Operator Variation Analysis for Steady-State Process Performance
Find Innovative SolutionsGenerate Solutions
Solution Overview
Problem
Industrial operations face significant productivity and profitability losses due to variations in operator performance, with estimated annual losses of $80 billion across the process industry, as different operators make varying decisions and take different actions during steady-state and abnormal situations, leading to inefficiencies and inefficacies.
Innovation Solution
A system and method for providing operator variation analysis that processes input data from multiple sources to identify steady-state process data, clusters data for each distinct product or regime of operation, and identifies the best operator based on economic performance metrics, allowing for the measurement and characterization of gaps between operators, and proposing solutions to address these gaps.

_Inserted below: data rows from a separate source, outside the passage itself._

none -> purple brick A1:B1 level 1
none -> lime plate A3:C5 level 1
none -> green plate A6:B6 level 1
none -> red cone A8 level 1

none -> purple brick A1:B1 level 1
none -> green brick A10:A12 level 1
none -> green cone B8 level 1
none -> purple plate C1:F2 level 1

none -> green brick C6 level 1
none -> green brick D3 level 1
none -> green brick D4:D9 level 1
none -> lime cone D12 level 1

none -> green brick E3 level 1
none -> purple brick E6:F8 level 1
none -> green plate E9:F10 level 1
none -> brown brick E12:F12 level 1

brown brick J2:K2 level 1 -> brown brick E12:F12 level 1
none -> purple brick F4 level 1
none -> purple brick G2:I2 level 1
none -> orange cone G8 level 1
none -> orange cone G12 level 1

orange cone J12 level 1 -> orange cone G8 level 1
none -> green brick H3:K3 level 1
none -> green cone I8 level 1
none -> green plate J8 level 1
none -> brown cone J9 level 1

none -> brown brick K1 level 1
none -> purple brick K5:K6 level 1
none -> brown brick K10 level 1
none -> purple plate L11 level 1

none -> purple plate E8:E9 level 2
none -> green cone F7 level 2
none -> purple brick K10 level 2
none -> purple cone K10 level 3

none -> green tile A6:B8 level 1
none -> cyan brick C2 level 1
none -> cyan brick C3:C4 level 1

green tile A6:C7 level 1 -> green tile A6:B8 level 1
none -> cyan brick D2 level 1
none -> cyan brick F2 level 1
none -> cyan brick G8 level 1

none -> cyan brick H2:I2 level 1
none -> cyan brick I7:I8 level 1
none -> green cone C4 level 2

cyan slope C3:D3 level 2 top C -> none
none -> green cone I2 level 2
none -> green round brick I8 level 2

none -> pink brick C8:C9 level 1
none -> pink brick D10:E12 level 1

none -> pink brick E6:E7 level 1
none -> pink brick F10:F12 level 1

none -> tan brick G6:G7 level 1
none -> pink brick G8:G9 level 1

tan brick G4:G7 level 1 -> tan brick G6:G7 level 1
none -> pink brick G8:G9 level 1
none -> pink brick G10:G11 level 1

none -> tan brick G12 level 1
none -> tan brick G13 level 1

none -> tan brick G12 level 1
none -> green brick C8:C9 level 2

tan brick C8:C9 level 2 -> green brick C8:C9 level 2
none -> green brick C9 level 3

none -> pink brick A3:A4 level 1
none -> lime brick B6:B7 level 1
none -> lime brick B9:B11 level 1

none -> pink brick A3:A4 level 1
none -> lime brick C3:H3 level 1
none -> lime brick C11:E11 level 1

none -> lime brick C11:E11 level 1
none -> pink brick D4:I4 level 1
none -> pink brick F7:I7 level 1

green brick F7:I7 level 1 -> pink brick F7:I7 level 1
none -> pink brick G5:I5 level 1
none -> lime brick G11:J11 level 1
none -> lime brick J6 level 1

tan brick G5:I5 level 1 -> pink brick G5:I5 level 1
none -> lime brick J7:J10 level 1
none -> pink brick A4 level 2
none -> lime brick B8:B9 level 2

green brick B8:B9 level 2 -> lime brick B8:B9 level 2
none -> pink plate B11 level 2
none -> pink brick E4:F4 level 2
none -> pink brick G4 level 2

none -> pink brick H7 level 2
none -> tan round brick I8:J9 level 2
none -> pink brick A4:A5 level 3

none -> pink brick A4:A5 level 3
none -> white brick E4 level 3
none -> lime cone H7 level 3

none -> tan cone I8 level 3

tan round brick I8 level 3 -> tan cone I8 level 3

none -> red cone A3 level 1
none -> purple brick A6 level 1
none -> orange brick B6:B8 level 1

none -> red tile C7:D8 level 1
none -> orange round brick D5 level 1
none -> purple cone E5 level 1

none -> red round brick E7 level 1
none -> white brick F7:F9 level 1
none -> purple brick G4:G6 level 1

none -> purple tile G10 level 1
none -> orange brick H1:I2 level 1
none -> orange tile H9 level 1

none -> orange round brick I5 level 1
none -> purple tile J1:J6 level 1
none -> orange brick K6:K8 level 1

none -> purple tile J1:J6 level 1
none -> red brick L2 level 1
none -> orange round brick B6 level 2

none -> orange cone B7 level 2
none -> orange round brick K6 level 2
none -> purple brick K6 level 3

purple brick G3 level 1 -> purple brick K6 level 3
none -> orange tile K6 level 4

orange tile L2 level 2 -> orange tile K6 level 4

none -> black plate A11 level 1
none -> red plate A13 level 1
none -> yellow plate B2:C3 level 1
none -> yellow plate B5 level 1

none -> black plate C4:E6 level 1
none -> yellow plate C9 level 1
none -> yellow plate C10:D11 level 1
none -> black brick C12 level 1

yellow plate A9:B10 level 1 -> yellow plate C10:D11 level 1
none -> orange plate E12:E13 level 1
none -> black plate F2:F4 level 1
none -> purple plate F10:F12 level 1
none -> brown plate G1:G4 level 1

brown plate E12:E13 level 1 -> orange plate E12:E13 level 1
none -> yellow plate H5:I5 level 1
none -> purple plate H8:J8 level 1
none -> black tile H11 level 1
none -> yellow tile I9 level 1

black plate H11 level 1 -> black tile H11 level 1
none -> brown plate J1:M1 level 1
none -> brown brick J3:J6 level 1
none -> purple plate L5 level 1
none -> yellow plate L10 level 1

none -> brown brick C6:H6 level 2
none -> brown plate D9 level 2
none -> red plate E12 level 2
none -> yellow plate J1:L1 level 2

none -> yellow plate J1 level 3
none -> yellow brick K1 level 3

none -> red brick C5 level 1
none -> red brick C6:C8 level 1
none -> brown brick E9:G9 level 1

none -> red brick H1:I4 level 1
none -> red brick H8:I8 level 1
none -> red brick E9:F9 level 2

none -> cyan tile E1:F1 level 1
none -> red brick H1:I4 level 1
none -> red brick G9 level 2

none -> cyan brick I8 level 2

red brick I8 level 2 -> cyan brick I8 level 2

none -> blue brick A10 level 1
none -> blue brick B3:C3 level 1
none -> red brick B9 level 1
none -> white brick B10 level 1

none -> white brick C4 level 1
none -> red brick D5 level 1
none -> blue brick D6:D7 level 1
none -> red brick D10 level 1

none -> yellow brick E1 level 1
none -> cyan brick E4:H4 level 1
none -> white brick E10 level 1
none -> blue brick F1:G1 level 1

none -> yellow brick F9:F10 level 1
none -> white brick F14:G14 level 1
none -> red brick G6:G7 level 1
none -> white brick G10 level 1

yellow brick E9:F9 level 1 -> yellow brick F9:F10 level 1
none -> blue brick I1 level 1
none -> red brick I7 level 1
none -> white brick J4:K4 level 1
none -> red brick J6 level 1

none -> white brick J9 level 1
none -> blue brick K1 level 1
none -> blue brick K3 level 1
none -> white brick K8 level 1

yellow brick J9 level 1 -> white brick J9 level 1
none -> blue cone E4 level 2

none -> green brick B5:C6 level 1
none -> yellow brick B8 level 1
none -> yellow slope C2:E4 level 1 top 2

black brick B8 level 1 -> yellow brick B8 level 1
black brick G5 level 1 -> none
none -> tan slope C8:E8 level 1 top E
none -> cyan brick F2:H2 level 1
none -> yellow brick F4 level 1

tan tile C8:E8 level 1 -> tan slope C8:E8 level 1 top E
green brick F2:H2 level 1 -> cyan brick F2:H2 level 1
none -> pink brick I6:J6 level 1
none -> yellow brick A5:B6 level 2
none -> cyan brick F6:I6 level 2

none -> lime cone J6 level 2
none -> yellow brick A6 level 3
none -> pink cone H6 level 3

Engineering Contradictions & Design Principles
Engineering Contradiction Analysis
1Productivity
If operator variation analysis is implemented to identify and address performance gaps, then productivity and profitability improve, but system complexity and implementation difficulty increase
Solution Approach 1:
The system segments operator performance analysis by dividing the industrial operation into distinct regimes of operation and distinct products. Each regime is analyzed independently to identify operator variations specific to that context, making the complex analysis manageable and targeted rather than attempting to analyze all operations uniformly.
Solution Approach 2:
The patent introduces data clustering techniques as an intermediary mechanism between raw process data and operator performance evaluation. The clustering algorithm groups similar operational patterns together, serving as a mediator that transforms complex raw data into meaningful clusters that can be analyzed for operator variations without requiring direct complex analysis of all raw data.
2Measurement precision
If comprehensive data clustering and analysis are performed to identify best operators, then measurement precision of operator performance improves, but computational requirements and analysis time increase
Solution Approach 1:
The system applies segmentation by separating the analysis into distinct regimes of operation and distinct products. This division allows the clustering and analysis to be performed on smaller, more manageable subsets of data rather than attempting to analyze all operational data simultaneously, reducing overall processing time while maintaining precision within each segment.
Solution Approach 2:
The patent performs preliminary data processing steps including identifying steady-state process data and selecting relevant data types before applying clustering techniques. This preliminary organization and filtering of data prepares the dataset in advance, making the subsequent clustering and analysis more efficient and reducing the time required for the main analysis tasks.
3Loss of energy
If operator variations are measured and addressed through systematic analysis, then economic operation improves, but implementation cost and resource requirements increase
Solution Approach 1:
The system enables self-service by allowing the data to speak for itself through automated clustering and analysis. The patent uses unsupervised learning techniques that automatically identify patterns and operator variations without requiring extensive manual configuration or expert intervention, reducing implementation complexity while still capturing economic impacts of operator variations.
Solution Approach 2:
The patent creates a universal analysis framework that can be applied across different industrial operations, distinct regimes, and product types. The same clustering and analysis methodology works universally across various contexts, reducing implementation complexity by avoiding the need for custom solutions for each specific operational context while still capturing economy-specific variations.
Data Source
AI summary
Systems and methods for providing operator variation analysis for an industrial operation are disclosed herein. In one aspect of this disclosure, a method for providing operator variation analysis includes processing input data received from one or more data sources to identify steady state process data relating to the industrial operation and selecting one or more types of data in the steady state process data to cluster for operator variation analysis. The one or more types of data are clustered using one or more data clustering techniques, and the clustered one or more types of data are analyzed to identify a best operator of a plurality of operators responsible for managing the industrial operation. Information is analyzed to determine if one or more gaps exist in the economic operation of the industrial operation due to operator variability between the best operator and other operators.